The deeper and more interesting question addresses what's going on when two lenses shoot an identical scene with the same lighting at the same focal length and aperture, yet one more vividly depicts a plausible sense of 3D space, or plasticity. As has been suggested, this appears to be something of a black art identifiable by German (especially Zeiss) glass.
To me the quality is akin to what audiophiles, in similar pursuit of fidelity to reality, call 'presence' – valve amps and high sensitivity speakers do the trick. Whatever the knack is, it seems easier to achieve with longer than shorter lenses. At 28mm there are many fine lenses but the Canon, Nikon and Olympus models give results that look like photographs shot with fine lenses; with Zeiss and Leica it's like being there.

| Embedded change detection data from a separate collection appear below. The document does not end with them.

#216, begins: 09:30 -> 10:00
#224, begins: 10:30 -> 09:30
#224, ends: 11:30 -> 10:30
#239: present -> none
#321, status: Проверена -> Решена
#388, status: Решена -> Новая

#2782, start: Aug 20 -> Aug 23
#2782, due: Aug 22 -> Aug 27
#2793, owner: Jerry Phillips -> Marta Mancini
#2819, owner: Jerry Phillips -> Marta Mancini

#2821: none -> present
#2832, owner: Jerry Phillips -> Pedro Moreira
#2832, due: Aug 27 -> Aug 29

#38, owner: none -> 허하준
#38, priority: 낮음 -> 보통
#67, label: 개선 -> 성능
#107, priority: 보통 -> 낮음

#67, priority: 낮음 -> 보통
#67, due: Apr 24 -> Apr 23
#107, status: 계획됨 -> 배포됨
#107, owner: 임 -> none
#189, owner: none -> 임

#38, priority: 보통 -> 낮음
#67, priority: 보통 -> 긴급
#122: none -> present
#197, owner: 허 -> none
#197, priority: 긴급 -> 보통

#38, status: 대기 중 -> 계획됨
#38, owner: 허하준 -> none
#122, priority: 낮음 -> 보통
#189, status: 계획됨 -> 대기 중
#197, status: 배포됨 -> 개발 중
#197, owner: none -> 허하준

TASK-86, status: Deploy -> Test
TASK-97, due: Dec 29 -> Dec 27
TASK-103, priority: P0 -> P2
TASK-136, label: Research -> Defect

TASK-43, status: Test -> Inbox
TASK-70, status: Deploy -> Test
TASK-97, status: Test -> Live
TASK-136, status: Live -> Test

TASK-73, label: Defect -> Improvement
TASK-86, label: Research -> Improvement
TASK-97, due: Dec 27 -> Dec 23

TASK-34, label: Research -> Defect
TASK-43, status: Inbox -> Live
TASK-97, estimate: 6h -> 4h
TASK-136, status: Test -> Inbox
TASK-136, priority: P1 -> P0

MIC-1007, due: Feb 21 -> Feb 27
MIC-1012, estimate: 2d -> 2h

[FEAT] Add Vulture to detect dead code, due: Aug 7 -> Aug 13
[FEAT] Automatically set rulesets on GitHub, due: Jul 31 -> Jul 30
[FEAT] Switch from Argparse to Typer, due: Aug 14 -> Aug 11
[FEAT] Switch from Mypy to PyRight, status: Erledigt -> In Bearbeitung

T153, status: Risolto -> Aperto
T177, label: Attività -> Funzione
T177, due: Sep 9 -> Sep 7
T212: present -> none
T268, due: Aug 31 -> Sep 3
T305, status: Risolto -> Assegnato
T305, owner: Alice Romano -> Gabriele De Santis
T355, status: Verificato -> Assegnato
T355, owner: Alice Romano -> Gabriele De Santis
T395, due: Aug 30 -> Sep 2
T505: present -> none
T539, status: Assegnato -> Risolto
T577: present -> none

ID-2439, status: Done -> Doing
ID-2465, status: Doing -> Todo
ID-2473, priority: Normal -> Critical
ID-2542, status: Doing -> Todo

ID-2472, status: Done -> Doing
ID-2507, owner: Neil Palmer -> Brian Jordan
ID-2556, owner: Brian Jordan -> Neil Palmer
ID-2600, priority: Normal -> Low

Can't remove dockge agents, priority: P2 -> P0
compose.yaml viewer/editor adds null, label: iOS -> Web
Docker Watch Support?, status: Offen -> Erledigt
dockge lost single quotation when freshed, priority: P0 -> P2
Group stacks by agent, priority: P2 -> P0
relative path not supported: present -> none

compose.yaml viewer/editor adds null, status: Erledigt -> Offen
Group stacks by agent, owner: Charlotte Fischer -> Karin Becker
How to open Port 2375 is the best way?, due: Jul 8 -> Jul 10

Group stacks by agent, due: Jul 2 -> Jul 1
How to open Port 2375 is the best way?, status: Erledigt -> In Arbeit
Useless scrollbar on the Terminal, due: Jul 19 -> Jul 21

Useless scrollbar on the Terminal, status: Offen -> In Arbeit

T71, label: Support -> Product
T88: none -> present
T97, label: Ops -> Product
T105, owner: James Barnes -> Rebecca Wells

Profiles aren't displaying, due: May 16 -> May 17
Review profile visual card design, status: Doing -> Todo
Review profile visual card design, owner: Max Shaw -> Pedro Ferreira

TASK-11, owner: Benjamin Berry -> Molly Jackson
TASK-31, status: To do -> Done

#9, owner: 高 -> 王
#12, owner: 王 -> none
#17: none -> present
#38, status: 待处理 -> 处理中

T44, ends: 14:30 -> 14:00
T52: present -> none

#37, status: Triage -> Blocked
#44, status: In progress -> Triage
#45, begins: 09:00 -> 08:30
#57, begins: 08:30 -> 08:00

However, the phenomenon is visible in the digital realm, so we might begin by following Adobe's original Photoshop maxim about edges and transitions. If you look at these 600% crops taken from a lens that has the mojo (Zeiss 28mm, right) and one that doesn't (Canon 17-40, left) you'll notice that the Zeiss describes transitions between strongly contrasting colours in fewer pixels, and that every one of those pixels is more strongly defined: the mid-tones particularly are spread apart, polarised more strongly towards lights and darks, and have greater luminosity.

The 'hi-fi' analogy is apt here, because the 'effect' seems to be to do with how closely the lens and camera matching your brain's impression of the scene via the eyes. Most glass delivers a tell-tale flattening of these differences that immediately signals 'artifice' to the viewer. But when the lens is well enough designed to transmit that colour and accutance untainted, the brain responds differently to it, and has a harder job recognising it isn't 'real'. This is evidently very difficult/expensive to do: eyes, like ears, take some fooling.